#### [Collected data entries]
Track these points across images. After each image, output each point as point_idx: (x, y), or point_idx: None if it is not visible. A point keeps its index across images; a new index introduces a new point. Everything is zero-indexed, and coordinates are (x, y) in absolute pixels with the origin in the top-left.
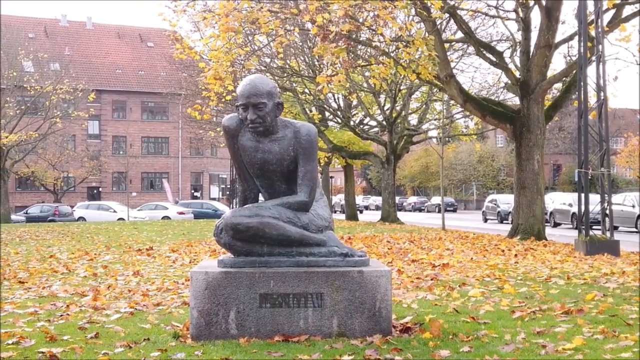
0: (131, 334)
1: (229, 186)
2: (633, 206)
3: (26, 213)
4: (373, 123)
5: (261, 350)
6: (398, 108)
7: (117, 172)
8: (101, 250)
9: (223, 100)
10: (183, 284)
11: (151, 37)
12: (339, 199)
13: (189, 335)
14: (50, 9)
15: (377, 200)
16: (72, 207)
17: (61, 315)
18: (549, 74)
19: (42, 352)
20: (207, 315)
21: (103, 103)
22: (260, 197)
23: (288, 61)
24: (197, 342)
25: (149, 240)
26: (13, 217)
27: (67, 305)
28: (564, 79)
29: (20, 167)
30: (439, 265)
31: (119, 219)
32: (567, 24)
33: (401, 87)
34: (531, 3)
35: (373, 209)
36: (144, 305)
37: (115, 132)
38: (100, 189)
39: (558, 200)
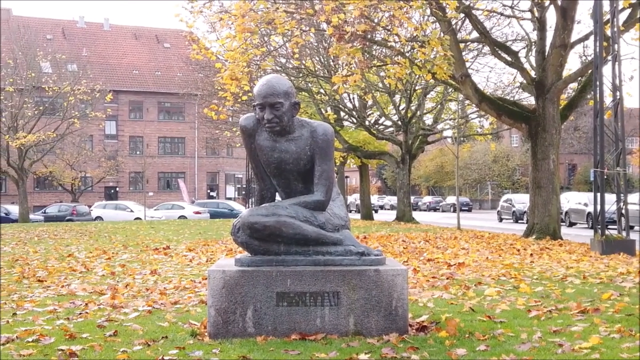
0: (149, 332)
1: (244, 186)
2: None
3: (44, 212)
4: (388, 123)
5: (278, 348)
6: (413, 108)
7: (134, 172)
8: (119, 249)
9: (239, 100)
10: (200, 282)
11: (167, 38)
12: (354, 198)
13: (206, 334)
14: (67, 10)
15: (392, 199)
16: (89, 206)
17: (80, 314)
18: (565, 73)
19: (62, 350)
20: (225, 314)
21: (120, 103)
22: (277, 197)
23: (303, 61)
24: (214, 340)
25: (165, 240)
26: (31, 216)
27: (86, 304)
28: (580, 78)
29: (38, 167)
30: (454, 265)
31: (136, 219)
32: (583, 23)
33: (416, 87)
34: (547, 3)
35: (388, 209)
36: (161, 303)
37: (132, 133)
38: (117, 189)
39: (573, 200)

#### [Task to carry out]
In your reply, please set down exactly the lines from the one containing "12: (339, 199)" through the end of the records, with the pictures left out.

#### [Response]
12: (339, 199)
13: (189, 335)
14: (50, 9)
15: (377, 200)
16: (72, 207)
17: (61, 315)
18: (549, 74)
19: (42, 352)
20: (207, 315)
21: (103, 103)
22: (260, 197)
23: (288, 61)
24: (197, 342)
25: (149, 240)
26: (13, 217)
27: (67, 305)
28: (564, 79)
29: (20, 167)
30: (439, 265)
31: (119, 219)
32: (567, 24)
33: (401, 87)
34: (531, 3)
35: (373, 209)
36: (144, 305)
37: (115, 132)
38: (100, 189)
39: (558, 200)
0: (149, 332)
1: (244, 186)
2: None
3: (44, 212)
4: (388, 123)
5: (278, 348)
6: (413, 108)
7: (134, 172)
8: (119, 249)
9: (239, 100)
10: (200, 282)
11: (167, 38)
12: (354, 198)
13: (206, 334)
14: (67, 10)
15: (392, 199)
16: (89, 206)
17: (80, 314)
18: (565, 73)
19: (62, 350)
20: (225, 314)
21: (120, 103)
22: (277, 197)
23: (303, 61)
24: (214, 340)
25: (165, 240)
26: (31, 216)
27: (86, 304)
28: (580, 78)
29: (38, 167)
30: (454, 265)
31: (136, 219)
32: (583, 23)
33: (416, 87)
34: (547, 3)
35: (388, 209)
36: (161, 303)
37: (132, 133)
38: (117, 189)
39: (573, 200)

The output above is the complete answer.